Für einen Arzttermin findet sie in zumutbarer Entfernung keinen freien regulären Stellplatz. Sie darf deshalb im eingeschränkten Haltverbot bis zu drei Stunden parken, legt den orangefarbenen Ausweis gut sichtbar aus und stellt die Parkscheibe auf ihre Ankunftszeit.
Auf dem freien Behindertenparkplatz vor der Praxis dürfte Frau M. mit dem orangefarbenen Ausweis grundsätzlich nicht stehen. Dafür bräuchte sie den blauen EU-Parkausweis oder eine ausdrücklich anwendbare Sondergenehmigung.
Häufige Fragen und Antworten zum orangefarbenen Parkausweis
Reicht ein GdB von 80 für den orangefarbenen Parkausweis?
Nein. Bei der ersten Anspruchsgruppe müssen zusätzlich die Merkzeichen G und B vorliegen, und der GdB von mindestens 80 muss allein auf den genannten Funktionsstörungen der unteren Gliedmaßen beziehungsweise der gehrelevanten Lendenwirbelsäule beruhen.
Darf man mit dem orangefarbenen Parkausweis auf einem Behindertenparkplatz stehen?
Grundsätzlich nein. Eine begrenzte Besonderheit kann für entsprechend ausgestellte Genehmigungen aus Berlin oder Brandenburg gelten, wenn das Parken auf diesen Stellplätzen ausdrücklich erlaubt ist.
Ist das Parken am Parkscheinautomaten kostenlos?
Ja, im öffentlichen Verkehrsraum darf an Parkuhren und Parkscheinautomaten ohne Gebühr und über die sonstige Zeitgrenze hinaus geparkt werden. Die allgemeine Höchstdauer von 24 Stunden und die Bedingung, dass keine zumutbare andere Parkmöglichkeit vorhanden ist, bleiben bestehen.

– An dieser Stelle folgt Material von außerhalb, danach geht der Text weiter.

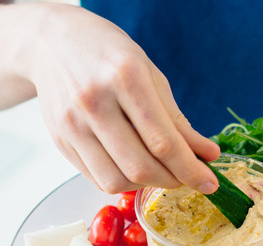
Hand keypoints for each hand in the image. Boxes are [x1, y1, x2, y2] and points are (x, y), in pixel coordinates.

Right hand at [22, 4, 219, 193]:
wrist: (53, 42)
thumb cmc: (108, 55)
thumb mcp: (150, 75)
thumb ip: (178, 120)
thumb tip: (206, 155)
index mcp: (125, 78)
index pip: (163, 141)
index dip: (190, 169)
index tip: (209, 182)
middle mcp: (95, 102)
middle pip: (140, 166)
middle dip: (173, 181)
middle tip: (188, 178)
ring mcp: (73, 124)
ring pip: (116, 180)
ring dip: (147, 185)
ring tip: (161, 172)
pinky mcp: (61, 141)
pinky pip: (97, 178)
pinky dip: (123, 180)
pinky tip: (135, 167)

Braucht der Antragsteller einen Führerschein oder ein eigenes Auto?
Nein. Da die Genehmigung an die berechtigte Person und nicht an ein Fahrzeug gebunden ist, kann sie auch genutzt werden, wenn ein Angehöriger oder eine andere Person den Berechtigten fährt.
Wo wird der orangefarbene Parkausweis beantragt?
Zuständig ist die örtliche Straßenverkehrsbehörde, die je nach Wohnort beim Straßenverkehrsamt, Bürgeramt oder Bezirksamt angesiedelt sein kann. Die Versorgungsverwaltung bestätigt auf Anfrage die gesundheitlichen Voraussetzungen, erteilt aber normalerweise nicht den Parkausweis.
Gilt der orangefarbene Parkausweis im Ausland?
Nein, seine Geltung endet an der deutschen Grenze. Für europäische Reisen ist der blaue EU-Parkausweis vorgesehen, dessen Nutzung sich nach den Vorschriften des jeweiligen Landes richtet.